Records for the exercise: Begin

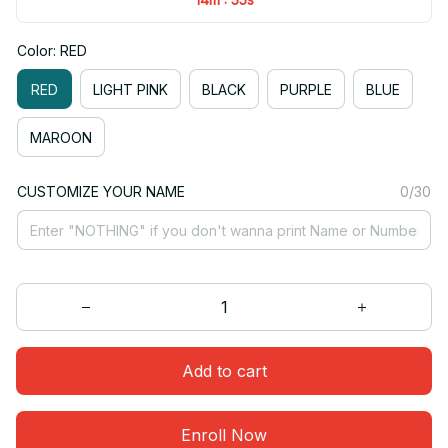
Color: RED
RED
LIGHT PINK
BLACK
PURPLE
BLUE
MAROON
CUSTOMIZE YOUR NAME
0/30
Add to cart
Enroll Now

Records for the exercise: End
Records for the exercise: Begin

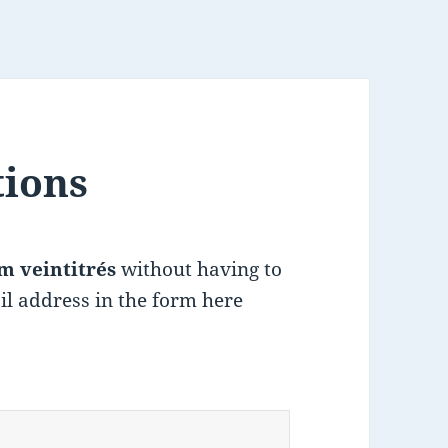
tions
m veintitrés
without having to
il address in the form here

Records for the exercise: End
Records for the exercise: Begin

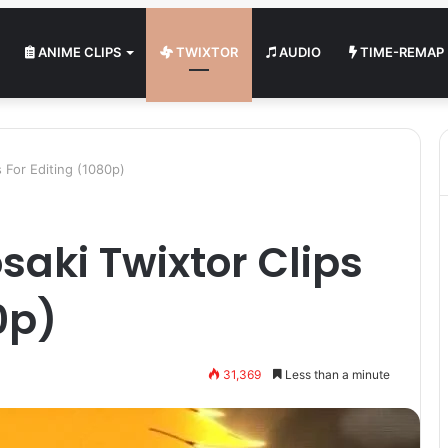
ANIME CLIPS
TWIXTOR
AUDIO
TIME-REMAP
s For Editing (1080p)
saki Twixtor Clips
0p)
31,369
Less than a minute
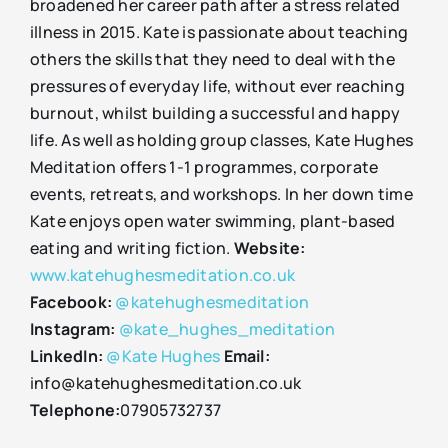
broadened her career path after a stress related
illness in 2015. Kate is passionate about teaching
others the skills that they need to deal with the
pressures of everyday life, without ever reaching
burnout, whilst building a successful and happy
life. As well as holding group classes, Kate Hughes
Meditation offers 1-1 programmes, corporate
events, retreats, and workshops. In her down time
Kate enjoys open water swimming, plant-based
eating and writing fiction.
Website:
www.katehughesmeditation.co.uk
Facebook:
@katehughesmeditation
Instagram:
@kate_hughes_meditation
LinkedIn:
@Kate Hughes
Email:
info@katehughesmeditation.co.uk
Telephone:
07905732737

Records for the exercise: End

**The problem:** Wherever the word "katehughesmeditation" appears in the data, return the whole line.

**Exercise solution:**
www.katehughesmeditation.co.uk
@katehughesmeditation
info@katehughesmeditation.co.uk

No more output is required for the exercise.